Strategic Intention #2: Achieve solid absolute investment returns despite market conditions.

2006 prove how investment income is growingly important to our financial health. Throughout the year, our portfolio achieved a pre-tax appreciation of appreciated by $77,000 on an average portfolio size of $550,000. Now that we expect our portfolio to swell to over $900,000 by the end of 2007, and over a million in 2008, we will count on steady investment income to provide an even higher percentage of our income.

2007 Goal #2: Achieve average before-tax investment return of 8% in 2007.

We do have modest expectations for 2007: a before-tax return of 8% should be a reasonable target without introducing too much tisk-taking in our portfolio management. Considering an average portfolio size of $800,000 in 2007, we are looking at about $64,000 investment income, and every percentage of extra investment return will mean $8,000 to us. We plan to achieve this through a combination of mutual fund investing and individual stock picking.


Strategic Intention #3: Continue to grow business income and prove the stability of such income.

In the next few years, our income will have three pillars: job income from my highly-paid assignment, investment income from our growing portfolio, and business income from our sideline business. In terms of business income, our annual booking of $70,000 in 2006 covered over 85% of our annual living expenses. As part of our grand plan of financial independence, we do need business income to cover even a larger portion of our expenses, and more, so one day I can pursue other personal interests with a huge safety net.

2007 Goal #3: Receive $80,000 from non-job earned income in 2007.

We expect to grow the profit of our family business by another 15%. This will likely to be achieved through developing more income streams, implementing pricing adjustments, and investing more time to build the fundamentals of the business. We are in a volatile and risky industry, so risk mitigation and diversification are also part of the plan.

This Post Has Received 5 Comments. Share Your Opinions Too.


SAM Commented on December 31, 2006

I think that the U.S. markets will have an average growth of about 7%-8% next year. If your plan is to be right around the avg. perhaps index funds with tax advantages are better suited. Of course, for your tax sheltered portfolio more aggressive funds might take you above your goals.
Good work... with that amount of $ you'll be moving the market :-)


mark Commented on December 31, 2006

So,you want to grow your net worth by 34% next year. Good luck with that.


CPA1298 Commented on January 1, 2007

Mark - MM's 34% growth includes both contributions from savings as well as portfolio growth. I have no doubt that he'll make 34% - he has an awesome job (I estimate around $250k/yr), sideline (blog) income of $70k that covers nearly all his living expenses, and he seems to be decent at investing. I would love to have the program in place that he does, so I could soon escape my middle class rat race.

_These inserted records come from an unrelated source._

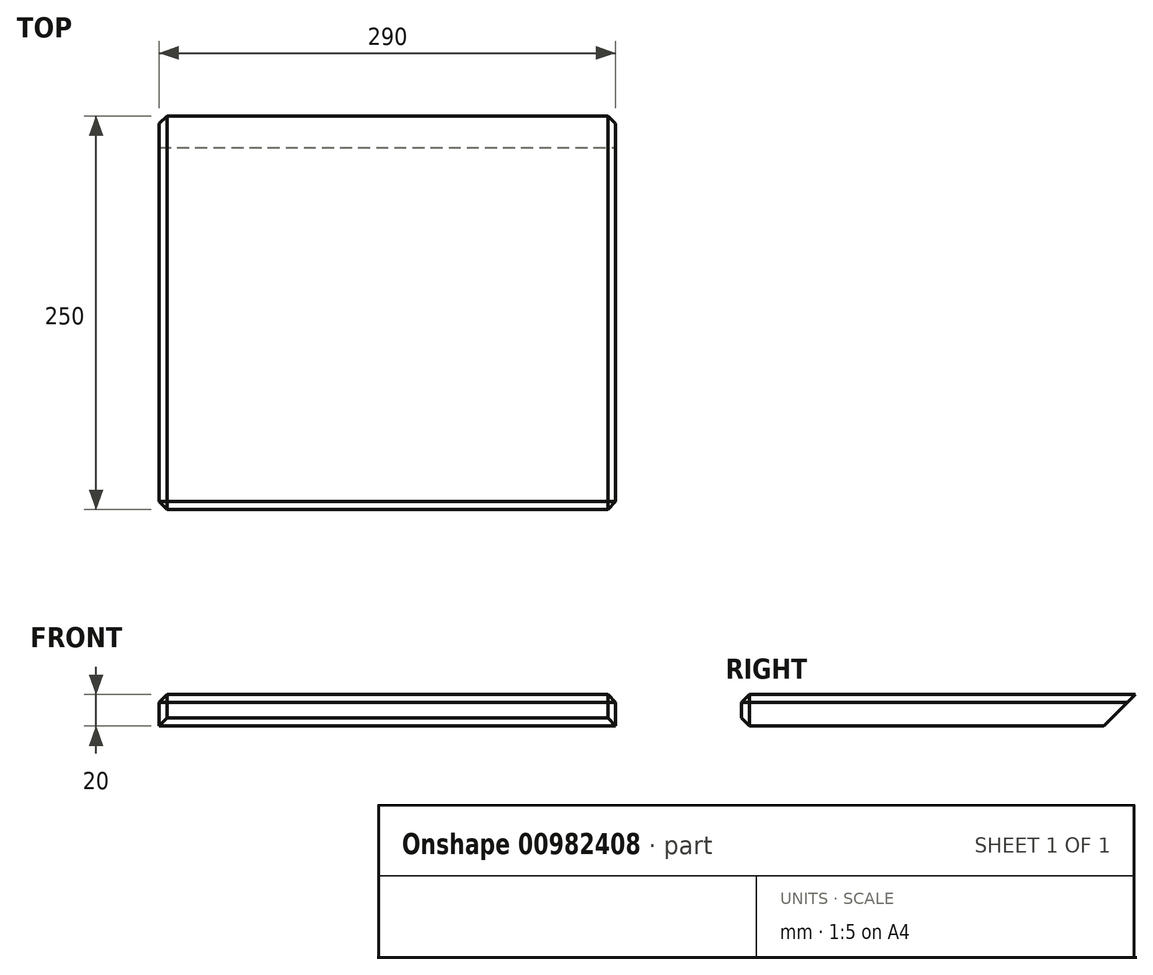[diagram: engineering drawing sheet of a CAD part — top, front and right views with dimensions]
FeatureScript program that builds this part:
annotation { "Feature Type Name" : "Feature", "Feature Type Description" : "" }
export const myFeature = defineFeature(function(context is Context, id is Id, definition is map)
    precondition{}
    {
        {
            var Q0;
            Q0=qCreatedBy(makeId("Top.planeOp"),FACE);
            var sketch = newSketch(context, id + "F0", { "sketchPlane" : qUnion([Q0])});
            skLineSegment(sketch, "E0.bottom", {"start": v(145, 125) * mm, "end": v(-145, 125) * mm});
            skLineSegment(sketch, "E0.top", {"start": v(145, -125) * mm, "end": v(-145, -125) * mm});
            skLineSegment(sketch, "E0.left", {"start": v(145, 125) * mm, "end": v(145, -125) * mm});
            skLineSegment(sketch, "E0.right", {"start": v(-145, 125) * mm, "end": v(-145, -125) * mm});
            skPoint(sketch, "E0.middle", {"position": v(0, 0) * mm});
            skSolve(sketch);
        }
        {
            var Q0;
            Q0 = qSketchRegion(id + "F0", true);
            extrude(context, id + "F1", {"entities" : qUnion([Q0]), "depth" : 20 * mm, "offsetDistance" : 25 * mm});
        }
        {
            var Q0;
            Q0=makeQuery(id+"F1.opExtrude","CAP_EDGE",EDGE,{"disambiguationData":[OSD([sQuery(id+"F0.wireOp",EDGE,"E0.bottom")])],"isStart":true});
            chamfer(context, id + "F2", {"entities" : qUnion([Q0]), "width" : 20 * mm, "tangentPropagation" : true});
        }
        {
            var Q0;
            Q0=makeQuery(id+"F1.opExtrude","CAP_EDGE",EDGE,{"disambiguationData":[OSD([sQuery(id+"F0.wireOp",EDGE,"E0.top")])],"isStart":false});
            var Q1;
            Q1=makeQuery(id+"F1.opExtrude","CAP_EDGE",EDGE,{"disambiguationData":[OSD([sQuery(id+"F0.wireOp",EDGE,"E0.top")])],"isStart":true});
            var Q2;
            Q2=makeQuery(id+"F1.opExtrude","CAP_EDGE",EDGE,{"disambiguationData":[OSD([sQuery(id+"F0.wireOp",EDGE,"E0.left")])],"isStart":false});
            var Q3;
            Q3=makeQuery(id+"F1.opExtrude","SWEPT_EDGE",EDGE,{"disambiguationData":[OSD([sQuery(id+"F0.wireOp",EDGE,"E0.top"),sQuery(id+"F0.wireOp",EDGE,"E0.left")])]});
            var Q4;
            Q4=makeQuery(id+"F1.opExtrude","SWEPT_EDGE",EDGE,{"disambiguationData":[OSD([sQuery(id+"F0.wireOp",EDGE,"E0.top"),sQuery(id+"F0.wireOp",EDGE,"E0.right")])]});
            var Q5;
            Q5=makeQuery(id+"F1.opExtrude","CAP_EDGE",EDGE,{"disambiguationData":[OSD([sQuery(id+"F0.wireOp",EDGE,"E0.right")])],"isStart":false});
            chamfer(context, id + "F3", {"entities" : qUnion([Q0, Q1, Q2, Q3, Q4, Q5]), "width" : 5 * mm, "tangentPropagation" : true});
        }
    });
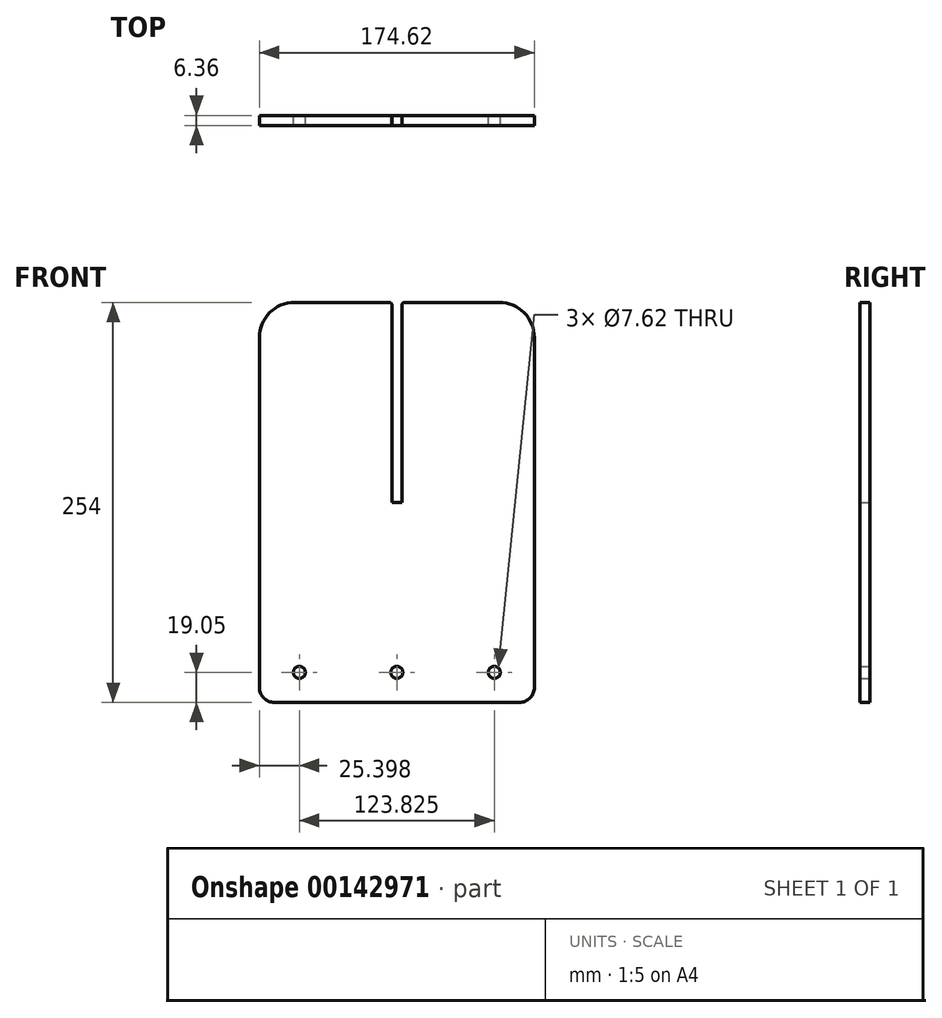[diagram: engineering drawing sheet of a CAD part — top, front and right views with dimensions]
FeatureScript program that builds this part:
annotation { "Feature Type Name" : "Feature", "Feature Type Description" : "" }
export const myFeature = defineFeature(function(context is Context, id is Id, definition is map)
    precondition{}
    {
        {
            var Q0;
            Q0=qCreatedBy(makeId("Front.planeOp"),FACE);
            var sketch = newSketch(context, id + "F0", { "sketchPlane" : qUnion([Q0])});
            skLineSegment(sketch, "E0.bottom", {"start": v(-65.09, 127) * mm, "end": v(-4.76, 127) * mm});
            skLineSegment(sketch, "E0.top", {"start": v(-77.79, -127) * mm, "end": v(77.79, -127) * mm});
            skLineSegment(sketch, "E0.left", {"start": v(-87.31, 104.78) * mm, "end": v(-87.31, -117.47) * mm});
            skLineSegment(sketch, "E0.right", {"start": v(87.31, 104.77) * mm, "end": v(87.31, -117.47) * mm});
            skPoint(sketch, "E0.middle", {"position": v(0, 0) * mm});
            skPoint(sketch, "E1.visualSharp", {"position": v(-87.31, 127) * mm});
            skArc(sketch, "E1.filletArc", {"start": v(-65.09, 127) * mm, "mid": v(-80.8, 120.5) * mm, "end": v(-87.31, 104.78) * mm});
            skPoint(sketch, "E2.visualSharp", {"position": v(87.31, 127) * mm});
            skArc(sketch, "E2.filletArc", {"start": v(87.31, 104.77) * mm, "mid": v(80.8, 120.5) * mm, "end": v(65.09, 127) * mm});
            skPoint(sketch, "E3.visualSharp", {"position": v(-87.31, -127) * mm});
            skArc(sketch, "E3.filletArc", {"start": v(-87.31, -117.47) * mm, "mid": v(-84.52, -124.21) * mm, "end": v(-77.79, -127) * mm});
            skPoint(sketch, "E4.visualSharp", {"position": v(87.31, -127) * mm});
            skArc(sketch, "E4.filletArc", {"start": v(77.79, -127) * mm, "mid": v(84.52, -124.21) * mm, "end": v(87.31, -117.47) * mm});
            skLineSegment(sketch, "E5", {"start": v(0, 0) * mm, "end": v(3.17, 0) * mm});
            skLineSegment(sketch, "E6", {"start": v(3.17, 0) * mm, "end": v(3.17, 125.41) * mm});
            skLineSegment(sketch, "E7.MirrorCS", {"start": v(-3.17, 0) * mm, "end": v(-3.17, 125.41) * mm});
            skLineSegment(sketch, "E8.MirrorCS", {"start": v(0, 0) * mm, "end": v(-3.17, 0) * mm});
            skLineSegment(sketch, "E9.trimOffspring", {"start": v(4.76, 127) * mm, "end": v(65.09, 127) * mm});
            skPoint(sketch, "E10.visualSharp", {"position": v(-3.17, 127) * mm});
            skArc(sketch, "E10.filletArc", {"start": v(-3.18, 125.41) * mm, "mid": v(-3.64, 126.54) * mm, "end": v(-4.76, 127) * mm});
            skPoint(sketch, "E11.visualSharp", {"position": v(3.17, 127) * mm});
            skArc(sketch, "E11.filletArc", {"start": v(4.76, 127) * mm, "mid": v(3.64, 126.54) * mm, "end": v(3.17, 125.41) * mm});
            skCircle(sketch, "E12", {"center": v(-61.91, -107.95) * mm, "radius": 3.81 * mm});
            skCircle(sketch, "E13", {"center": v(0, -107.95) * mm, "radius": 3.81 * mm});
            skCircle(sketch, "E14", {"center": v(61.91, -107.95) * mm, "radius": 3.81 * mm});
            skSolve(sketch);
        }
        {
            var Q0;
            Q0 = qSketchRegion(id + "F0", true);
            extrude(context, id + "F1", {"entities" : qUnion([Q0]), "endBound" : BoundingType.SYMMETRIC, "depth" : 6.35 * mm});
        }
    });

joewatch Commented on January 2, 2007

Yes, 34% growth is perfectly reasonable if you are including savings. My total annual net worth increase has been 30-50% while my investment portfolio has been averaging "only" 11% over the last 5 years (not including increase in value of my primary residence).

I agree with SAM that index investing is the best way to go, but not in the traditional John Bogle way, ie put everything in the Vanguard Total Stock market index. I usually recommend something like equal portions (20%) in domestic large cap, mid cap, small cap, international and bond market indices as a reasonable portfolio.


CreditShack Commented on January 9, 2007

The WSJ reported a few days ago that many economists believe the U.S. dollar needs to fall further to help balance the U.S. trade deficit. If the dollar continues to decline, you should see a nice boost in your international investments.